Education firm Pearson, on the other hand, puts Finland at the top spot among developed countries with the best education systems. This is measured by international test scores, graduation rates and prevalence of higher education seekers. South Korea, Hong Kong and Japan follow, and the Singapore education system ranking comes at fifth place.
There are also other studies that look into different aspects of the education system. For example, the Universitas 21 (U21) rankings which examine the higher education systems in the world and takes into account four areas (resources, environment, connectivity and output), puts United States, Switzerland, United Kingdom, Sweden and Denmark among the top five. The Singapore education rankings come up as the best Asian country, at ninth place after Finland, Netherlands and Canada.
The education system in Singapore compared to other countries
Now that we have a rough idea of some of the best education systems in the world, let’s briefly look into the education system in Singapore compared to other countries. In particular, I’ll pick out the strengths of the best education systems in the world, highlighting what Singapore could possibly learn from them.
South Korea, Japan and Hong Kong are three other Asian countries that fare well in global rankings. These three education systems, however, are similar to Singapore in its huge emphasis on educational achievement, the presence of high-stakes standardised testing, and the normalcy of competition. Therefore, when deliberating the educational systems that Singapore can learn from, I shall turn to the west.
Finland has a unique education system that is successful despite going against the traditional ideas of school.
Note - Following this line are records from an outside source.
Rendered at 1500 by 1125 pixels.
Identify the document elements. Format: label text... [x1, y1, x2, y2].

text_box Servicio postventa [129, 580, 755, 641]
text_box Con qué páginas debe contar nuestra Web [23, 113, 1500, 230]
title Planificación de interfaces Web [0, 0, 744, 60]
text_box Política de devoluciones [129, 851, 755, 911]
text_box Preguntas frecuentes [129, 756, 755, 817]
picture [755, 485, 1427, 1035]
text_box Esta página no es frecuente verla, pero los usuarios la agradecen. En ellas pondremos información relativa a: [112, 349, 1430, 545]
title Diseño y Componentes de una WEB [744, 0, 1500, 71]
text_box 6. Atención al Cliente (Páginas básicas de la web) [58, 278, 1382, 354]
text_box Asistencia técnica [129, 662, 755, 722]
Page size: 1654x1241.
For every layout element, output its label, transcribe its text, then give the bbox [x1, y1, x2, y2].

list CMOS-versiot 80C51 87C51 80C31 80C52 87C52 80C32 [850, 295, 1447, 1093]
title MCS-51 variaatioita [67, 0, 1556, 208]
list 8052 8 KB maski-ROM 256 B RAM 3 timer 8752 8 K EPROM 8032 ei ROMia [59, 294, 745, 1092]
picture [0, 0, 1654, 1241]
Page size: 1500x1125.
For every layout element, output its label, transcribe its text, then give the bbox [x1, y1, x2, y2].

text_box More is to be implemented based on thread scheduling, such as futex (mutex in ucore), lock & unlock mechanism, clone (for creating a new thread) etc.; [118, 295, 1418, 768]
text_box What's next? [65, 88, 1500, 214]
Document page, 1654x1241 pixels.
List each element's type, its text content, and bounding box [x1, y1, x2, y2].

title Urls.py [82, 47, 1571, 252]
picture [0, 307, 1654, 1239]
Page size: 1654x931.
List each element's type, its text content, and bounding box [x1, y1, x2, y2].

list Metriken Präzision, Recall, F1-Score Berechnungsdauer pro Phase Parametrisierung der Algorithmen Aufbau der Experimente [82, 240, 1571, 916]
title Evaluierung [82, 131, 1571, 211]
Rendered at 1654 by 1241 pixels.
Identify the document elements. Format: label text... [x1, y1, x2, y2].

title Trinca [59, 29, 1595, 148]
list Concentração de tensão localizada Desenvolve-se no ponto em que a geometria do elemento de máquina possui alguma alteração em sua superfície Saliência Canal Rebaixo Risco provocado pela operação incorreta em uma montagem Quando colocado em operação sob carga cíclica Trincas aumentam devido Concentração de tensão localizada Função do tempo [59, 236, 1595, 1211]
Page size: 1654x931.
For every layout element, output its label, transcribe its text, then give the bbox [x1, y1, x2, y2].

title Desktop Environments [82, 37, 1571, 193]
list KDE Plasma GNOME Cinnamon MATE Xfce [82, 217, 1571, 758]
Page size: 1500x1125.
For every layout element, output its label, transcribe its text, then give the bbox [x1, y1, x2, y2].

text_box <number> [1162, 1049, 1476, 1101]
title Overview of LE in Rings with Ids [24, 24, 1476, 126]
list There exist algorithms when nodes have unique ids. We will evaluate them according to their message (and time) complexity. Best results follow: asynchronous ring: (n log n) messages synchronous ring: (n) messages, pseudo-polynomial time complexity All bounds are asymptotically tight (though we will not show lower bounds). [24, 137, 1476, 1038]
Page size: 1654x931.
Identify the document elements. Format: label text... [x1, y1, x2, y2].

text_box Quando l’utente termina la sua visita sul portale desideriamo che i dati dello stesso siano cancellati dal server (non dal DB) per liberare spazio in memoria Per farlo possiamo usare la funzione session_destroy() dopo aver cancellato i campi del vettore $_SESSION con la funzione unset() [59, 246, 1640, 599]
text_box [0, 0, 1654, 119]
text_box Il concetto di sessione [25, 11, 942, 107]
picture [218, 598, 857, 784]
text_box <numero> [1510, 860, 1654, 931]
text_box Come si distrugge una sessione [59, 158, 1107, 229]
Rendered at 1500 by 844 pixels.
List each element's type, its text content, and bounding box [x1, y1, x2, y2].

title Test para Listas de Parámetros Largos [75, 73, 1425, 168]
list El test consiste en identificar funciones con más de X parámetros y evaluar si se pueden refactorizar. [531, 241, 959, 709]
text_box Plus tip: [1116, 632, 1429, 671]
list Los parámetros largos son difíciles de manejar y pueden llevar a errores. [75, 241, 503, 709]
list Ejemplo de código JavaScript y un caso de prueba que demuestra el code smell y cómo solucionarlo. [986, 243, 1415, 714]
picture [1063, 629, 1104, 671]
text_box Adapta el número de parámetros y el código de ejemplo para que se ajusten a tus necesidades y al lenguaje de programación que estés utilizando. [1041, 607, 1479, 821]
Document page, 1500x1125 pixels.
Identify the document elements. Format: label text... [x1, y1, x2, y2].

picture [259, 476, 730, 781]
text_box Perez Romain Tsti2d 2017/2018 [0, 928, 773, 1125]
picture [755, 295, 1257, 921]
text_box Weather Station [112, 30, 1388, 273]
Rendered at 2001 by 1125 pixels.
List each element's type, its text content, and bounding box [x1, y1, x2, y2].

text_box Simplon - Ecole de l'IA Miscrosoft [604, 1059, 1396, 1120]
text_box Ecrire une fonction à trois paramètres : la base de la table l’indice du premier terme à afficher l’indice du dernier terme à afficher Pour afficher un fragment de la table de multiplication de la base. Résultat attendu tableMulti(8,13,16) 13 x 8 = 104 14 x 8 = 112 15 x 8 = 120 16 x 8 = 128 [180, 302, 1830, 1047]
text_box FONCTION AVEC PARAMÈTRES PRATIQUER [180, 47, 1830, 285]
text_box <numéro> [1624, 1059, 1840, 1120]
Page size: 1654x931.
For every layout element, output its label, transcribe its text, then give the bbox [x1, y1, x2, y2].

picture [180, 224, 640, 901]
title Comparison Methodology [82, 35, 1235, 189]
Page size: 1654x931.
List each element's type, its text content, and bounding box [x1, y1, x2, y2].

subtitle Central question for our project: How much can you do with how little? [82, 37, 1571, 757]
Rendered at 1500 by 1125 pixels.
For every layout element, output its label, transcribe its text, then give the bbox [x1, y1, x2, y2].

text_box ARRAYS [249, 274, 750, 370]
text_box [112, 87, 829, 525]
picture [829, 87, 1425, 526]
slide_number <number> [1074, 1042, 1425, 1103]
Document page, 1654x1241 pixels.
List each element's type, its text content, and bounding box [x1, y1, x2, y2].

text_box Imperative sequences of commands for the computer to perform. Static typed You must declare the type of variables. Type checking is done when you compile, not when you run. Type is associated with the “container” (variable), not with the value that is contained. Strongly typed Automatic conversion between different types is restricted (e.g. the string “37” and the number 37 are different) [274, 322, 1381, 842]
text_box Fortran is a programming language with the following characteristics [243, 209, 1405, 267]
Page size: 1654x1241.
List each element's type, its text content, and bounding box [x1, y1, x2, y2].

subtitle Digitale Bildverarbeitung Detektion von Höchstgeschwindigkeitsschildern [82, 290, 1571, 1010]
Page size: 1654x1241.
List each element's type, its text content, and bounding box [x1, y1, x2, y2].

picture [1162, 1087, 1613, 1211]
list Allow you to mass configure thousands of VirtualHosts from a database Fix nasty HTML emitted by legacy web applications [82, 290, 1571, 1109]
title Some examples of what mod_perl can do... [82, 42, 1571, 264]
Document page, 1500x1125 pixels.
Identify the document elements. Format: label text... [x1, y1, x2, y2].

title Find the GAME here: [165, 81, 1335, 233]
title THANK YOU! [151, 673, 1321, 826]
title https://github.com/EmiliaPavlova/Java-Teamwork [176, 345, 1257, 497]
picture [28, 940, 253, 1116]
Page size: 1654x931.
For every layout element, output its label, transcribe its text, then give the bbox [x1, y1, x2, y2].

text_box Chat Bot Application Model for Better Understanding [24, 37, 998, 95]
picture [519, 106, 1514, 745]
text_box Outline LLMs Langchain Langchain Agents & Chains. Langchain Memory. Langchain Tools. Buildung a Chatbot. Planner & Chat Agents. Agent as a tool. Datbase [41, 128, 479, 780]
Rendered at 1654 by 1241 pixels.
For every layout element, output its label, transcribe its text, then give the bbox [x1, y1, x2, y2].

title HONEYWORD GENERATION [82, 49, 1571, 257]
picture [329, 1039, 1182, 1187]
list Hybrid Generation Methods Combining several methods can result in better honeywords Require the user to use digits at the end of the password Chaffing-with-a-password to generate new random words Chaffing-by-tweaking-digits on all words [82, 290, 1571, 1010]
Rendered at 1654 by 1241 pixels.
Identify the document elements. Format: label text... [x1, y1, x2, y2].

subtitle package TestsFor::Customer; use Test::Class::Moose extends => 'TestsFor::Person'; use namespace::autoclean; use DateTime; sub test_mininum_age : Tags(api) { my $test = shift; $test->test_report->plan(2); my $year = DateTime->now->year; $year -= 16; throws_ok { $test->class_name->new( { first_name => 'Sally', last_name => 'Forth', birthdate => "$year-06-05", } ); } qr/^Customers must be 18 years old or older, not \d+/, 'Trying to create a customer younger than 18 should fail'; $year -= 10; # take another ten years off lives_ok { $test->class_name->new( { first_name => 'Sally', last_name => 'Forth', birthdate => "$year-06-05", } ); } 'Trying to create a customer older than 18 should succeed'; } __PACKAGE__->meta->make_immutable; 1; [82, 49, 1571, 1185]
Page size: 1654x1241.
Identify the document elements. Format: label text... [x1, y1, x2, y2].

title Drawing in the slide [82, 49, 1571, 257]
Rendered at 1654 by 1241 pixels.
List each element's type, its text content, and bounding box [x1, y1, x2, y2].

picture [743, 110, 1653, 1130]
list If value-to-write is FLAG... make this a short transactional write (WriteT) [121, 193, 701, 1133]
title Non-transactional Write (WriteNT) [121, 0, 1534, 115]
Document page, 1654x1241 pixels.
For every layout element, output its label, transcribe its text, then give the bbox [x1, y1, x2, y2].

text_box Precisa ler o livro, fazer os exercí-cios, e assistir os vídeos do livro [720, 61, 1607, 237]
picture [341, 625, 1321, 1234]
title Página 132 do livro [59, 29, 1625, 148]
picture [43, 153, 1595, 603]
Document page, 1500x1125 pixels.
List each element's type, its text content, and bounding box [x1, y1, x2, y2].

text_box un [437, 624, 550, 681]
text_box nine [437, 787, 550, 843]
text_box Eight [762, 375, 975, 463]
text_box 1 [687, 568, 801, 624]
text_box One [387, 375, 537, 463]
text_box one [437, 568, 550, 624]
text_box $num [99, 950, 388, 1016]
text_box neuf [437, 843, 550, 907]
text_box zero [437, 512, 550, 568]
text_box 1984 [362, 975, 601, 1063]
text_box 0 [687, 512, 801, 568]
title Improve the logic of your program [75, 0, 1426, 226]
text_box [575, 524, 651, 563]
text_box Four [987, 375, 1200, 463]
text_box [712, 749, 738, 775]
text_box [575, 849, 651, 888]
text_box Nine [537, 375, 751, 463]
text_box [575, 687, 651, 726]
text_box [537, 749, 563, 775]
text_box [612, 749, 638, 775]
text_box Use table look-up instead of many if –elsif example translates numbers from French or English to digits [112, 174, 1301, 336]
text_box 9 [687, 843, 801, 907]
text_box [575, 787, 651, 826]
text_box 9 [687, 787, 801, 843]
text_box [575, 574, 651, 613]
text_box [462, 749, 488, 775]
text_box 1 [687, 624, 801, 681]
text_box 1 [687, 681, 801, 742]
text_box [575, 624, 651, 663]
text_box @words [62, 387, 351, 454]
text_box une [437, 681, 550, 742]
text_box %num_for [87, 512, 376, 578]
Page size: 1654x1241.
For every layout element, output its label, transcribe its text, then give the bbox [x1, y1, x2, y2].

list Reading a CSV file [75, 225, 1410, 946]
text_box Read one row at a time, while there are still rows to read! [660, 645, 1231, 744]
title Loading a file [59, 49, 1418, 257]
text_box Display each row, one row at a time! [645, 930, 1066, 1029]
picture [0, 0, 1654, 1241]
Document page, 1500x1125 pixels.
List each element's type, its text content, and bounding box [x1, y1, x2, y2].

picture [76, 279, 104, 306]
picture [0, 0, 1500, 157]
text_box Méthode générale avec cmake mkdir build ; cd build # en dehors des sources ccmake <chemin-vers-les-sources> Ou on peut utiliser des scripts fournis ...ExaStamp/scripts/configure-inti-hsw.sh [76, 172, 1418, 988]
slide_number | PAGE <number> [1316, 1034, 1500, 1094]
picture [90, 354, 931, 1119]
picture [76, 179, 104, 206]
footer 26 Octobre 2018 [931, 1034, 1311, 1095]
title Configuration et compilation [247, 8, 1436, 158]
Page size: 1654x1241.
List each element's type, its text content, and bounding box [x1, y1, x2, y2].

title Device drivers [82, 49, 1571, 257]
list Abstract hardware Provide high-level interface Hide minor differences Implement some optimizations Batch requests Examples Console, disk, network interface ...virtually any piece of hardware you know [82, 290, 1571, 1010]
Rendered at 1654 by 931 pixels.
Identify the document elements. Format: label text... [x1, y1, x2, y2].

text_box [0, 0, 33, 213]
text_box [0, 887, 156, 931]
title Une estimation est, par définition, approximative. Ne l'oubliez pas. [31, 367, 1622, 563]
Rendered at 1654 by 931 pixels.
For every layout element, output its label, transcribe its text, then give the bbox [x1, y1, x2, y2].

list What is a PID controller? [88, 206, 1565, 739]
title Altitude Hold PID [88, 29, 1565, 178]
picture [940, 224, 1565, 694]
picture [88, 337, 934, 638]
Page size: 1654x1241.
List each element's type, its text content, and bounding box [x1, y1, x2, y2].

In Finland, there are no private schools – each and every one of them are funded by public dollars, and students can get the same quality education no matter which school they enrol in. Between students, rankings and comparisons are minimised as much as possible. There are minimal standardised tests and little homework. On top of that, teaching is a highly respected profession, and all teachers are required to have a master’s degree. The outcome? Finland boasts high performance on global scores and other indicators – for example, it’s the world’s most literate nation.
In fact, the whole Nordic region makes a great reference point. While they are not all the same, the school systems in Iceland, Denmark, Norway, and Sweden share some similarities. There aren’t many national tests, which puts less stress on the system. Creativity, collaboration, and communication – important 21st-century skills – have been rooted deep into the national curriculum since decades ago. The education system, including universities, are free, in line with the Nordic welfare state model. While these countries perform average on PISA rankings, graduates have proven their talent in areas like music, game design and technology innovation.
Have faith in the Singapore education reforms
A complete overhaul of the Singapore education system isn’t a likely possibility. After all, the education system in Singapore compared to other countries is world-class. Despite the Singapore education system flaws that you might harper upon, this is already a system that many nations hope to emulate. They are asking why Singapore education system is successful.
To address the flaws present in the system, Singapore education reforms are coming to place in small steps. I have faith that it’s already moving towards the better. As long as the government keeps up its efforts to develop essential skills needed for the future, create equitable conditions for all students, reduce unhealthy competition, and broaden the pathways to success, I believe that Singapore’s future generations are on a good road.